In fact, Hummel said, “The technology that people need is pretty simple. The problem is not so much analytics, but it’s really presenting the data in a way that care teams can understand it. How many patients do you have over time with hypertension, or with hypertension that’s not under control? And if you’re screening people for a particular issue—what’s the population you’re looking at—diabetes? And what are you screening them for? So the question is, what did we find, and for those for whom we found something, what did we do? And if you can show run charts that show providers how they’re doing around those parameters, they can start to respond. But even putting information into an organized framework they can understand, is a challenge. So I think that primary care providers need help with that information and using it.”

Gibson turned to Larson, asking him, “Kirk, what needs to happen with making the necessary investments in population health tools?”

“It’s good question,” Larson said, “because it’s not always abundantly clear. It’s not something where you can necessarily run an ROI on to determine what return on investment you’ll get from it in 18 months, for example. When I was at Children’s Hospital,” he said, “when patients would present in the ER, the data was a month old, or four months old. I have a three-year-old son with a chronic illness, and I think of him. And think of the difference between data that’s a month or a few months old, versus data that’s real-time, and what a difference it will make for patients like my son, in terms of how effective the data will be for clinicians at the point of care.” But, he said in order to get real return on any investment in analytics solutions, “It’s going to require clinicians being champions for analytics, to get this to happen, based on advocacy for quality of care, based on what a difference we can make if we provide the technology. I think that will be persuasive to physicians and clinicians.”

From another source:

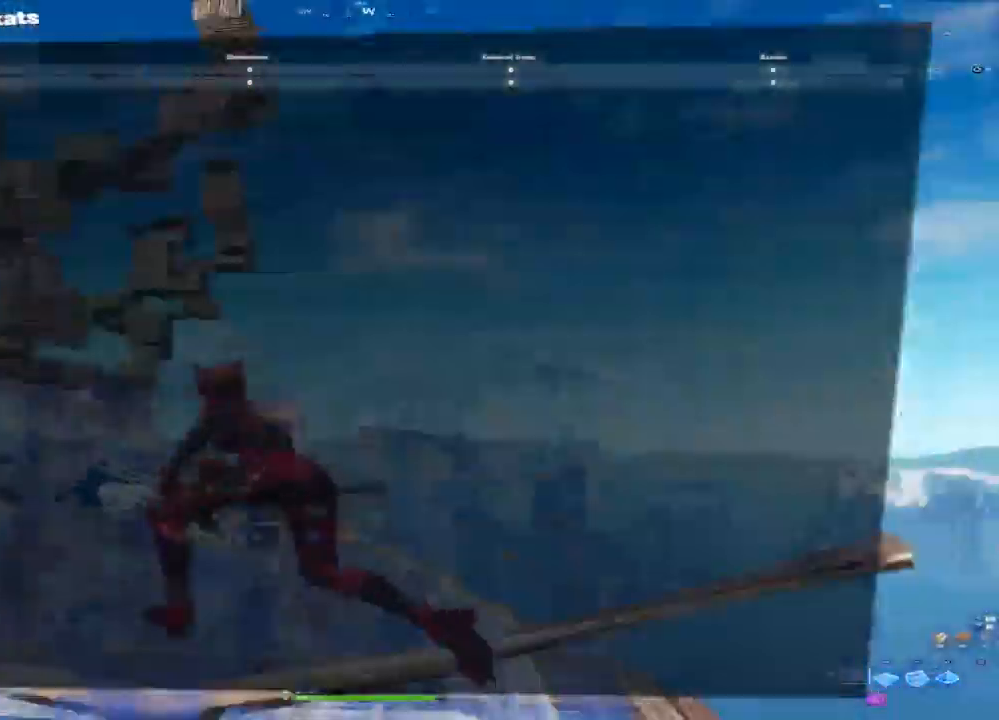
{"dt_ms": 1000, "buttons": ["L2"], "left_stick": "up", "right_stick": "up", "events": [[17, "right_stick", "up-left"], [150, "right_stick", "down-right"], [300, "right_stick", "center"], [367, "left_stick", "left"], [400, "R1", "down"], [467, "CROSS", "down"], [533, "left_stick", "up"], [567, "CROSS", "up"], [567, "R2", "up"], [583, "R1", "up"], [683, "L2", "down"], [717, "right_stick", "down"], [967, "right_stick", "up"]]}
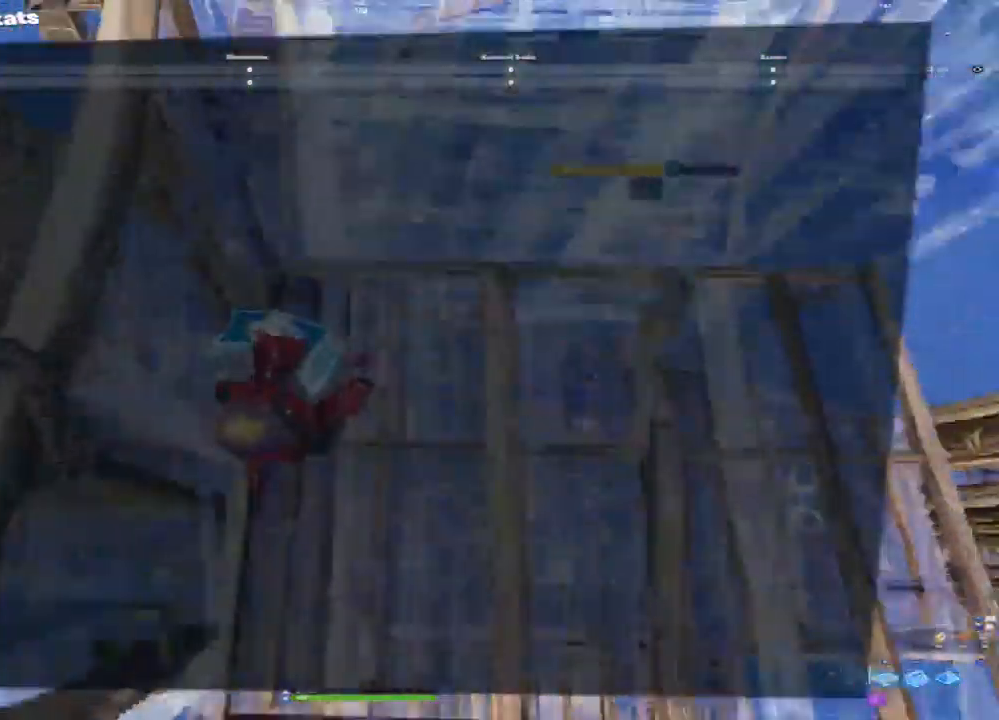
{"dt_ms": 500, "buttons": ["L2"], "left_stick": "up", "right_stick": "down-right", "events": [[283, "right_stick", "center"], [500, "right_stick", "down-right"]]}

One of the challenges in making the shift from fee-for-service assumptions to value-based payment care delivery, said Simpson, is that “It’s not going to be about retrospective analytics, though they are valuable. But the people who cost you money last year are not the same people who will cost you money this year. Of my million patients, which 500 diabetics will hit the ER?” he asked rhetorically. “By predicting those things, you as a provider organization can take a proactive step to intervene. Providers understand that retrospective analytics is necessary and important, but you have to move towards predictive analytics. And to do that, you have to take data from the entire continuum of healthcare, whether from the retail pharmacy or outpatient clinic, or wherever, and then you need to drive that towards actual action. So organizations are beginning to focus on how they can get that data, and how they can use it.”